Indianapolis Colts coach Tony Dungy shakes his head in disbelief.
Don Shula, Tom Landry, Chuck Noll, Bill Walsh, Bill Parcells, Bill Belichick — all multiple Super Bowl winners, four of them Hall-of-Famers. The humble Dungy still thinks he doesn’t belong in the same sentence, although the history books now tell a different tale.
Thursday’s victory against Jacksonville not only clinched an NFL playoff spot for the Colts, it also made Dungy the first coach since the 1970 NFL-AFL merger to reach the playoffs for 10 straight seasons.
“It is a little bit thrilling to me when you see the names in that area, Landry and coach Noll and Walsh,” he said on Friday. “It’s hard to do, so I’m really fortunate to be around two groups of guys who have allowed me to do it.”
For Dungy, the journey has been more challenging than those before him.
Unlike Shula, Landry, Walsh or Belichick, Dungy had to make his run with different teams, Tampa Bay and Indianapolis. Unlike Shula, Landry, Noll and Walsh, Dungy also had to succeed in the era of free agency, which seemed destined to break up potential dynasties after only a few years.
Since Dungy arrived in 2002, the Colts have won five AFC South division titles, became the second NFL team to win at least 11 games in six straight seasons, and Indy is the only team since the 2002 realignment to make the playoffs every year.
Those who used to say Dungy didn’t have a creative enough offensive mind to win a Super Bowl, took notice when Dungy led the 2006 Colts to a championship.
While this has not been a typical Colts season, Indianapolis did what it had to.
It strung together eight straight wins after opening 3-4, five of those by seven or fewer points.
All of which makes this playoff berth so much sweeter.
The common denominator has always been Dungy, who never changed his mantra of sticking to the game plan, correcting mistakes and staying focused on his team’s own goals while others wrote their playoff obituary.

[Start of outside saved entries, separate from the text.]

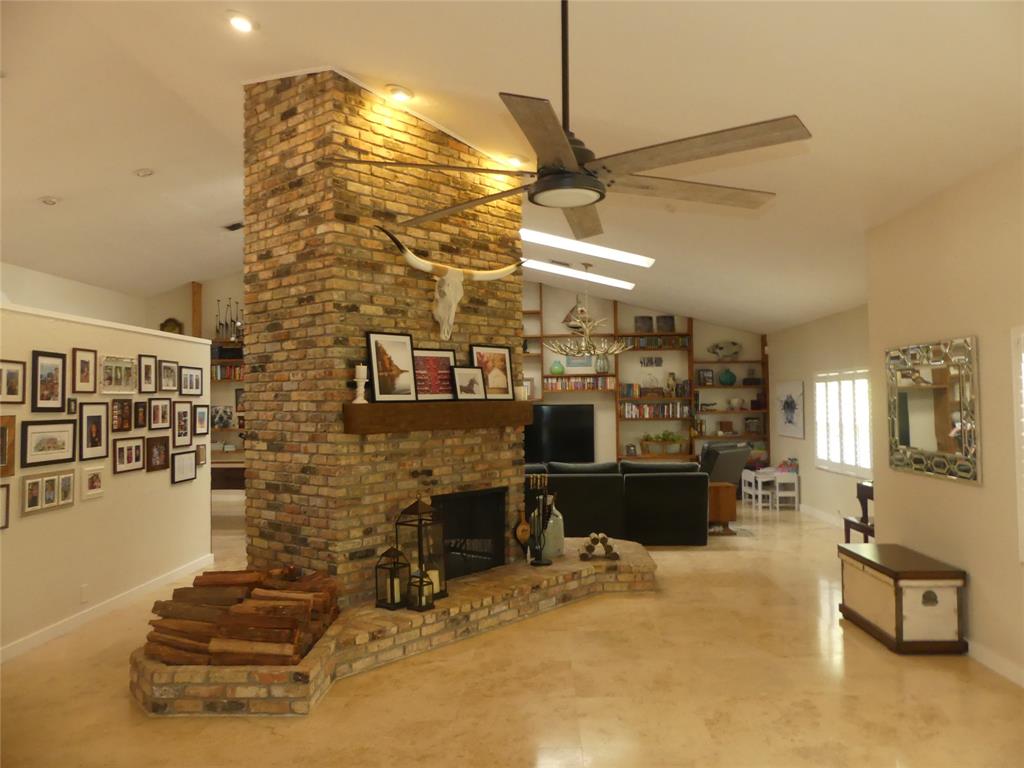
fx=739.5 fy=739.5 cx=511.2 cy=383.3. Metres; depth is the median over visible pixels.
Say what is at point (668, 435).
planter box
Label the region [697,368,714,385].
picture frame
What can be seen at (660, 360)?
wall sign
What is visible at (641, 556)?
brick hearth
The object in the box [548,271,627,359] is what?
chandelier
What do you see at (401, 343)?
framed picture
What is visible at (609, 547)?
candle holder
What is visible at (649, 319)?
decorative box
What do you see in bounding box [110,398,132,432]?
picture frame
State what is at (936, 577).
wooden chest
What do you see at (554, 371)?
green vase
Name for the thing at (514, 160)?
recessed light
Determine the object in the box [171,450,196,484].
picture frame
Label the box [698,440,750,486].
recliner
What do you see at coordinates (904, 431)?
wall mirror
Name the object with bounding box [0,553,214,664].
baseboard
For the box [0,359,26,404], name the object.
picture frame
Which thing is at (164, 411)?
picture frame
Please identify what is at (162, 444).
picture frame
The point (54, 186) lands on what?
ceiling
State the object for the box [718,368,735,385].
teal vase
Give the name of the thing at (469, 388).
framed picture
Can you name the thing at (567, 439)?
television
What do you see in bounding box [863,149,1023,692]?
right wall
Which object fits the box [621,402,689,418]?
book row
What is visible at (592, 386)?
book row
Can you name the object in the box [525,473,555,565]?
fireplace tool set
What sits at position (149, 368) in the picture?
picture frame
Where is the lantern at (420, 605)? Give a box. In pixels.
[406,569,434,611]
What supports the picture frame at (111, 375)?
attached to the left partition wall at (49, 521)
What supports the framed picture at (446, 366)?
on the mantel shelf at (512, 403)
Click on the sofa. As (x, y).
(643, 482)
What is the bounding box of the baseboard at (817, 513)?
[798,503,843,526]
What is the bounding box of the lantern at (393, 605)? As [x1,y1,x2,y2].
[375,546,409,610]
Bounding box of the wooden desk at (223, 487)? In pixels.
[210,457,245,491]
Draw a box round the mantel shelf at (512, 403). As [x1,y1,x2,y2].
[343,400,534,433]
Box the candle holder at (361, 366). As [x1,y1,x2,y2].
[352,364,368,403]
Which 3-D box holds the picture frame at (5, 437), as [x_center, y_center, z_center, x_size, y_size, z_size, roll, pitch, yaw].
[-3.230,0.392,4.549,0.029,0.386,0.457,-1,-1,2]
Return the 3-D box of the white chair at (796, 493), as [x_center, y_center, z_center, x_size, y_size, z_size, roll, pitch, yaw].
[4.008,1.593,10.962,0.334,0.546,0.346,-1,-1,2]
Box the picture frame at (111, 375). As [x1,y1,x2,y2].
[99,355,135,393]
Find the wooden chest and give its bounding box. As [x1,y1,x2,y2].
[838,542,967,653]
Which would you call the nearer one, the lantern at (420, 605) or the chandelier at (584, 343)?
the lantern at (420, 605)
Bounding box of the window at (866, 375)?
[815,370,871,473]
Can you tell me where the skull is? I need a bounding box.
[376,224,524,341]
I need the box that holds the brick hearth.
[129,538,660,715]
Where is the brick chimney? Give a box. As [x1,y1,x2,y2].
[237,75,527,609]
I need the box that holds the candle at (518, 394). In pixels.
[514,381,526,400]
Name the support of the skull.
attached to the brick chimney
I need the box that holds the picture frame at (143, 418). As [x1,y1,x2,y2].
[133,400,148,429]
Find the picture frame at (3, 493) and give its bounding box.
[0,482,9,529]
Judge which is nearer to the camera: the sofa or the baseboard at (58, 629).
the baseboard at (58, 629)
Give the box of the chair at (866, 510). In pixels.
[843,479,874,543]
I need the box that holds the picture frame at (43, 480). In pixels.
[20,468,74,515]
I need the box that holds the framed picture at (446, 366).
[413,347,457,400]
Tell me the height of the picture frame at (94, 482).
0.239 m
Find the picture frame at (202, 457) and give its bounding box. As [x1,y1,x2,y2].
[196,444,206,466]
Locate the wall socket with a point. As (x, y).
(83, 596)
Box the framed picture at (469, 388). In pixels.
[452,365,485,399]
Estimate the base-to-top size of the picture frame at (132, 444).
0.284 m
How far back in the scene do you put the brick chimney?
5.49 m
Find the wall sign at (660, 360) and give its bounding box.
[639,356,661,366]
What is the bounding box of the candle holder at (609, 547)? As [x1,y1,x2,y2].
[579,531,619,561]
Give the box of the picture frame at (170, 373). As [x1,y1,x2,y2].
[158,359,178,392]
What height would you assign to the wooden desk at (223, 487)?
0.835 m
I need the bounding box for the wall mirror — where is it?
[885,336,979,484]
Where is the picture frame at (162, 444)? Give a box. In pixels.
[145,436,169,471]
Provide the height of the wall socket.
0.123 m
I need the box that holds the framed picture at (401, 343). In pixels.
[366,331,416,401]
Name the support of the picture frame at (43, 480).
attached to the left partition wall at (49, 521)
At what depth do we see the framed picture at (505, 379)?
6.22 m
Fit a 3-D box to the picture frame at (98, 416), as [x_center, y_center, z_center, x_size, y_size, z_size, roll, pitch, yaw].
[-3.208,0.362,5.684,0.024,0.426,0.335,-1,-1,2]
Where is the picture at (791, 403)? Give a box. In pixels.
[775,379,804,437]
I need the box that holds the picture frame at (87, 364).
[73,347,97,393]
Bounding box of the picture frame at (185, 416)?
[173,402,193,446]
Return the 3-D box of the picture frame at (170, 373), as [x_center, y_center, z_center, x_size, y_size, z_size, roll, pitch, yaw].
[-3.156,-0.066,6.800,0.023,0.292,0.338,-1,-1,2]
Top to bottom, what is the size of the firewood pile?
0.410 m
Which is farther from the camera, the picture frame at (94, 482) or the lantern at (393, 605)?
the picture frame at (94, 482)
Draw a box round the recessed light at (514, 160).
[504,154,526,166]
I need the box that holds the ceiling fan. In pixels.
[332,0,809,237]
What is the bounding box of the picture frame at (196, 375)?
[179,365,202,395]
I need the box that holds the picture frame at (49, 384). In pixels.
[31,350,65,411]
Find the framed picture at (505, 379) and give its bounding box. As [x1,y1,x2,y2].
[470,344,512,398]
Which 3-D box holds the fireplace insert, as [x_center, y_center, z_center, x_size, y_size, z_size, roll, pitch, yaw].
[-0.543,1.225,6.200,0.560,0.703,0.897,-2,-2,41]
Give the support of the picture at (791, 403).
attached to the far right wall at (798, 368)
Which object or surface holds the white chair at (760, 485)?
on the floor
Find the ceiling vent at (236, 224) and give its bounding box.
[223,221,243,231]
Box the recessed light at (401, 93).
[385,84,413,101]
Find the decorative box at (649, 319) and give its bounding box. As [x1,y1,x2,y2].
[634,315,652,332]
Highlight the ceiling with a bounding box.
[0,0,1023,333]
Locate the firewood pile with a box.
[142,565,339,666]
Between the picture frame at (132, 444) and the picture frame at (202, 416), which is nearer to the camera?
the picture frame at (132, 444)
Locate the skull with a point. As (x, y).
(427, 265)
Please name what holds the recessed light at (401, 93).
in the ceiling
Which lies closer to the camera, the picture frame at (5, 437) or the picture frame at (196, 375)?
the picture frame at (5, 437)
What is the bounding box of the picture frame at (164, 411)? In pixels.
[148,397,171,430]
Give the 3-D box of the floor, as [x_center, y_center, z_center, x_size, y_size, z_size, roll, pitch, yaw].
[-1.195,1.858,6.023,11.390,0.102,15.036,-1,-1,2]
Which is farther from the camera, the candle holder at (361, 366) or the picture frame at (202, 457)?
the picture frame at (202, 457)
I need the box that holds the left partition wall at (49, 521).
[0,297,210,661]
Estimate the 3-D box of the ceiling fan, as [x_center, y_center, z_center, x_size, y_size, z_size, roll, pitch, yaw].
[0.183,-1.134,2.407,1.478,1.098,1.473,-1,-1,2]
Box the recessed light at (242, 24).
[226,11,256,32]
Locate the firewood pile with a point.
(202, 586)
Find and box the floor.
[0,495,1023,767]
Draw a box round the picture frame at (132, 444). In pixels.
[113,436,144,473]
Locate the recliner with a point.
(711, 450)
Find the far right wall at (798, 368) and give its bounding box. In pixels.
[767,303,872,526]
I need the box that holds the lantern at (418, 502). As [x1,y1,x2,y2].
[395,496,447,601]
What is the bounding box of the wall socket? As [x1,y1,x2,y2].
[80,584,88,602]
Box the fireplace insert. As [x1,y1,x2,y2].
[435,486,507,581]
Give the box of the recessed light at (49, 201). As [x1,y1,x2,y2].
[39,195,60,205]
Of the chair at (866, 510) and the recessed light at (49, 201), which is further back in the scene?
the recessed light at (49, 201)
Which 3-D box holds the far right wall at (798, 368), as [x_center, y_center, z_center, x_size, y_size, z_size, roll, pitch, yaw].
[4.277,0.404,9.467,0.167,2.864,6.167,-1,-1,2]
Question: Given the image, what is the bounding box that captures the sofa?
[524,460,708,546]
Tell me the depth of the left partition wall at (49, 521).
5.66 m
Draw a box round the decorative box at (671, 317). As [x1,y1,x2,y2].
[656,315,674,331]
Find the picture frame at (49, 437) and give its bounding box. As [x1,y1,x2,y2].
[20,419,76,467]
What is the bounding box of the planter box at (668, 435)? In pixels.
[640,431,686,453]
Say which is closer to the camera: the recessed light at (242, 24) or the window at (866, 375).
the recessed light at (242, 24)
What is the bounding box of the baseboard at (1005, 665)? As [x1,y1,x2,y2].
[966,639,1023,687]
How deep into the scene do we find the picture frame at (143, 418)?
6.37 m
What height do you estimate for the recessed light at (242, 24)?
0.064 m
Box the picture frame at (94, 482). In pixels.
[81,466,104,499]
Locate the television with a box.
[525,404,594,463]
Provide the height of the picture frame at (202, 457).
0.201 m
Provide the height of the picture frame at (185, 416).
0.419 m
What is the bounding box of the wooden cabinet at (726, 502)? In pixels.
[707,480,737,533]
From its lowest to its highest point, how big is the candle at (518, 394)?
0.141 m
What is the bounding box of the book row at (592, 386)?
[546,375,617,390]
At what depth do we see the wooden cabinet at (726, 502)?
8.97 m
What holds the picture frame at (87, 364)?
attached to the left partition wall at (49, 521)
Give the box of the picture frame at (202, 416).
[194,404,208,436]
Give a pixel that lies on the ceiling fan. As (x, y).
(601, 196)
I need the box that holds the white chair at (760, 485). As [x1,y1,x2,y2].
[741,468,772,509]
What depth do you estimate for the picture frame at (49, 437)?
5.14 m
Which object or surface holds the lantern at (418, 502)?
on the brick hearth
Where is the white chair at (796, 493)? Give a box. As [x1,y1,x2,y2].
[769,466,798,510]
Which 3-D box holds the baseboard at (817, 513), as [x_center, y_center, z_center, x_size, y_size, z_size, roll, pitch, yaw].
[4.352,1.813,9.554,0.020,0.129,4.640,-1,-1,2]
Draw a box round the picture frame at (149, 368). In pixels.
[137,353,156,392]
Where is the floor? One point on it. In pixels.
(613, 607)
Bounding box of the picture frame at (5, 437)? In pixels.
[0,415,15,477]
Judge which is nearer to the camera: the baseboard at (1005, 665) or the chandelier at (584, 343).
the baseboard at (1005, 665)
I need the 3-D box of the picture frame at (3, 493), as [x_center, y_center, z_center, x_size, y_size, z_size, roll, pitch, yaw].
[-3.257,0.774,4.582,0.021,0.302,0.375,-1,-1,2]
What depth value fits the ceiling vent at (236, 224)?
9.58 m
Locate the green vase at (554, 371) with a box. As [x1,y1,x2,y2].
[550,360,564,375]
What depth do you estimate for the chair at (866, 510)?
7.12 m
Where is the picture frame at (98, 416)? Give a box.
[79,402,108,460]
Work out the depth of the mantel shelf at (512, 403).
5.43 m
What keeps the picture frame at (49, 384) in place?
attached to the left partition wall at (49, 521)

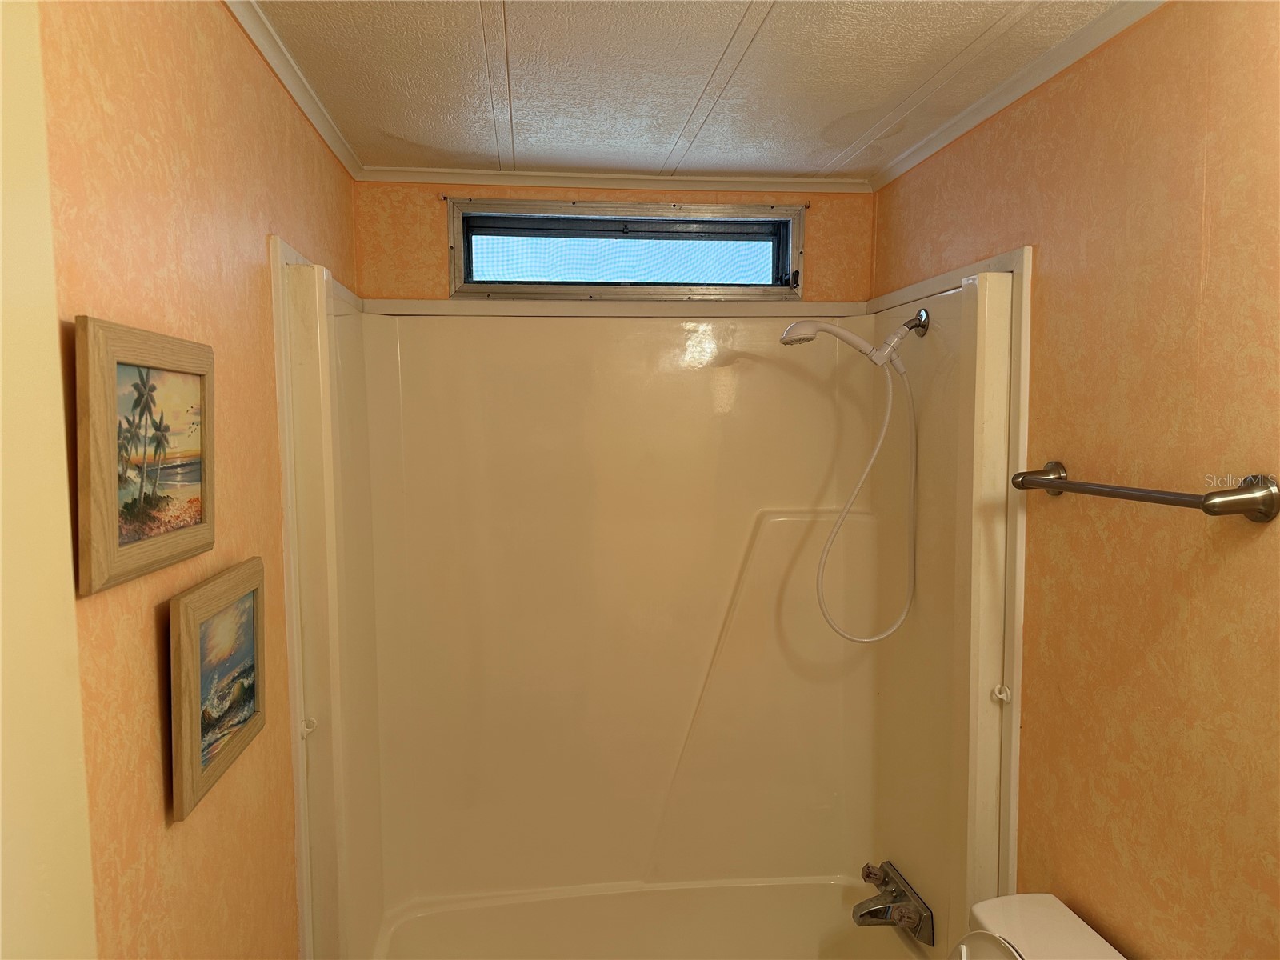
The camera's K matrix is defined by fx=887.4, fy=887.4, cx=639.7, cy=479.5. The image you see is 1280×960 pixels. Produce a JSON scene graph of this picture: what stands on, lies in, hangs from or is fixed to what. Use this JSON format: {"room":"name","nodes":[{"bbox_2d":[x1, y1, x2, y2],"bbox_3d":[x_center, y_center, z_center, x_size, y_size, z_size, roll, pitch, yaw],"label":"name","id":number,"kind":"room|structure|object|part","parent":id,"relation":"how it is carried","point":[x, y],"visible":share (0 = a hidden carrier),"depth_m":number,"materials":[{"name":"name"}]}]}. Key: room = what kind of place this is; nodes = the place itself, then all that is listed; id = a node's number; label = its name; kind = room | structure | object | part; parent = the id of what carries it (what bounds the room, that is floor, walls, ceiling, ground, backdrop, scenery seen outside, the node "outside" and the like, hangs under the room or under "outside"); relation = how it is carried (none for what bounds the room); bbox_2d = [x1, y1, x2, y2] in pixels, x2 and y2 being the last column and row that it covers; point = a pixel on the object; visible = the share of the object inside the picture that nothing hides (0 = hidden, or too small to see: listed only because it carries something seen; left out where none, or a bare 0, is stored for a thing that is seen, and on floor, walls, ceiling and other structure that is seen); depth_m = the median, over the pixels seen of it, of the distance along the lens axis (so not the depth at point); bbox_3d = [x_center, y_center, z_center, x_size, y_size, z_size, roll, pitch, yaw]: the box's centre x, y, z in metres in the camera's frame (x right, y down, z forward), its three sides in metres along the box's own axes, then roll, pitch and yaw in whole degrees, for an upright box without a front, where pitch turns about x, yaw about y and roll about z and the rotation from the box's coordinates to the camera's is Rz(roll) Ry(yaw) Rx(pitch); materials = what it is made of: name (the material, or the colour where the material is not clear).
{"room":"bathroom","nodes":[
{"label":"bathroom","id":0,"kind":"room"},
{"bbox_2d":[22,0,359,959],"bbox_3d":[-0.674,0.375,1.230,0.114,2.355,2.883,-1,4,-7],"label":"left wall","id":1,"kind":"structure","parent":0,"point":[308,240],"depth_m":1.19,"materials":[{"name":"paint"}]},
{"bbox_2d":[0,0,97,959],"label":"door frame","id":2,"kind":"structure","parent":1,"relation":"attached to","point":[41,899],"depth_m":0.82,"materials":[{"name":"paint"}]},
{"bbox_2d":[72,314,215,597],"bbox_3d":[-0.600,-0.036,1.102,0.027,0.282,0.363,-1,4,-7],"label":"framed picture","id":3,"kind":"object","parent":1,"relation":"attached to","point":[200,512],"visible":0.98,"depth_m":1.04,"materials":[{"name":"brown wood"}]},
{"bbox_2d":[168,558,265,822],"bbox_3d":[-0.612,0.282,1.306,0.029,0.274,0.327,-1,4,-7],"label":"lower picture","id":4,"kind":"object","parent":1,"relation":"attached to","point":[237,606],"visible":0.98,"depth_m":1.26,"materials":[{"name":"brown wood"}]},
{"bbox_2d":[221,0,363,177],"bbox_3d":[-0.617,-0.747,1.162,0.042,0.044,2.498,-1,4,-7],"label":"crown molding","id":5,"kind":"structure","parent":1,"relation":"attached to","point":[277,68],"depth_m":1.73,"materials":[{"name":"white paint"}]},
{"bbox_2d":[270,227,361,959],"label":"trim","id":6,"kind":"structure","parent":1,"relation":"attached to","point":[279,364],"depth_m":1.70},
{"bbox_2d":[356,179,876,304],"bbox_3d":[-0.052,0.241,2.659,1.541,2.251,0.130,-1,4,-7],"label":"back wall","id":7,"kind":"structure","parent":0,"point":[435,238],"depth_m":2.49,"materials":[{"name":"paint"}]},
{"bbox_2d":[353,164,872,193],"bbox_3d":[-0.061,-0.841,2.487,1.397,0.041,0.036,-1,4,-7],"label":"crown molding","id":8,"kind":"structure","parent":7,"relation":"attached to","point":[435,178],"depth_m":2.48,"materials":[{"name":"white paint"}]},
{"bbox_2d":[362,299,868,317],"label":"trim","id":9,"kind":"structure","parent":7,"relation":"attached to","point":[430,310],"depth_m":2.51,"materials":[{"name":"white paint"}]},
{"bbox_2d":[446,196,803,299],"bbox_3d":[-0.030,-0.651,2.597,1.056,0.275,0.126,-1,4,-7],"label":"window","id":10,"kind":"structure","parent":7,"relation":"in","point":[774,267],"depth_m":2.57,"materials":[{"name":"glass"}]},
{"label":"latch","id":11,"kind":"part","parent":10,"relation":"part of","materials":[{"name":"black metal"}]},
{"bbox_2d":[278,252,1021,959],"bbox_3d":[0.016,0.506,2.233,1.525,1.825,0.837,-1,4,-7],"label":"shower surround","id":12,"kind":"object","parent":7,"relation":"attached to","point":[756,493],"visible":0.91,"depth_m":2.49,"materials":[{"name":"beige plastic"}]},
{"bbox_2d":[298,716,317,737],"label":"hook","id":13,"kind":"object","parent":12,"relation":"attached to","point":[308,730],"visible":0.93,"depth_m":1.76,"materials":[{"name":"white plastic"}]},
{"bbox_2d":[360,876,932,959],"bbox_3d":[0.028,1.422,2.292,1.510,0.402,0.773,-1,4,-7],"label":"bathtub","id":14,"kind":"object","parent":12,"relation":"in","point":[802,947],"visible":0.94,"depth_m":2.58,"materials":[{"name":"white plastic"}]},
{"bbox_2d":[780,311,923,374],"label":"shower head","id":15,"kind":"object","parent":12,"relation":"attached to","point":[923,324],"visible":0.96,"depth_m":2.16},
{"bbox_2d":[852,859,933,942],"bbox_3d":[0.624,1.098,2.299,0.157,0.109,0.261,-1,4,-7],"label":"bathtub faucet","id":16,"kind":"object","parent":12,"relation":"attached to","point":[870,913],"visible":0.99,"depth_m":2.27,"materials":[{"name":"silver metal"}]},
{"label":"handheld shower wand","id":17,"kind":"part","parent":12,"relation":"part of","materials":[{"name":"white plastic"}]},
{"bbox_2d":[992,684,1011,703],"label":"hook","id":18,"kind":"object","parent":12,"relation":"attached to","point":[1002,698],"visible":0.97,"depth_m":1.85,"materials":[{"name":"white plastic"}]},
{"bbox_2d":[247,0,1126,182],"bbox_3d":[0.152,-0.804,1.097,1.733,0.105,3.237,-1,4,-7],"label":"ceiling","id":19,"kind":"structure","parent":0,"point":[774,34],"depth_m":1.77,"materials":[{"name":"white paint"}]},
{"bbox_2d":[952,892,1127,959],"bbox_3d":[0.484,1.162,1.445,0.759,0.723,0.455,-1,4,-7],"label":"toilet","id":20,"kind":"object","parent":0,"point":[992,902],"visible":0.97,"depth_m":1.58,"materials":[{"name":"white ceramic"}]},
{"bbox_3d":[0.615,0.892,1.548,0.184,0.180,0.307,-1,4,-7],"label":"toilet lid","id":21,"kind":"part","parent":20,"relation":"part of","materials":[{"name":"white"}]},
{"bbox_2d":[870,0,1279,959],"bbox_3d":[0.901,0.392,1.319,0.115,2.386,2.843,-1,4,-7],"label":"right wall","id":22,"kind":"structure","parent":0,"point":[1045,238],"depth_m":1.45,"materials":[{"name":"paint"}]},
{"bbox_2d":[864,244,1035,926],"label":"trim","id":23,"kind":"structure","parent":22,"relation":"attached to","point":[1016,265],"depth_m":1.83,"materials":[{"name":"paint"}]},
{"bbox_2d":[867,0,1166,193],"bbox_3d":[0.830,-0.755,1.282,0.040,0.040,2.623,-1,4,-7],"label":"crown molding","id":24,"kind":"structure","parent":22,"relation":"attached to","point":[1002,103],"depth_m":1.76,"materials":[{"name":"white paint"}]},
{"bbox_2d":[1011,463,1279,521],"bbox_3d":[0.777,0.014,1.444,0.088,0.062,0.591,-1,4,-7],"label":"towel bar","id":25,"kind":"object","parent":22,"relation":"attached to","point":[1204,506],"visible":0.98,"depth_m":1.25,"materials":[{"name":"silver metal"}]},
{"bbox_3d":[0.723,-0.001,1.620,0.089,0.058,0.068,-1,4,-7],"label":"post","id":26,"kind":"part","parent":25,"relation":"part of","materials":[{"name":"silver metal"}]},
{"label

The Colts even thrived during a brutal schedule last month that included a home game against New England and road trips to Pittsburgh and San Diego, and unlikely candidates such as Keiwan Ratliff have had starring roles. Ratliff, who was cut three times this season by the Colts, scored the winning touchdown on Thursday.
Clearly, much of this has to do with Dungy’s stabilizing influence.
How much longer Dungy extends the streak will be solely up to him.
He plans, as he has for the past several years, to spend time pondering retirement after this season and the Colts already have a successor-in-waiting in associate head coach Jim Caldwell.
But for now, Dungy is celebrating his latest milestone with a four-day weekend.
“People can say ‘You’ve made it seven straight times,’ but they’re all special and I commend this group,” he said. “We had to do it the hard way this year, and sometimes things just don’t go right for you. But to fight your way through and get there, everyone is special.”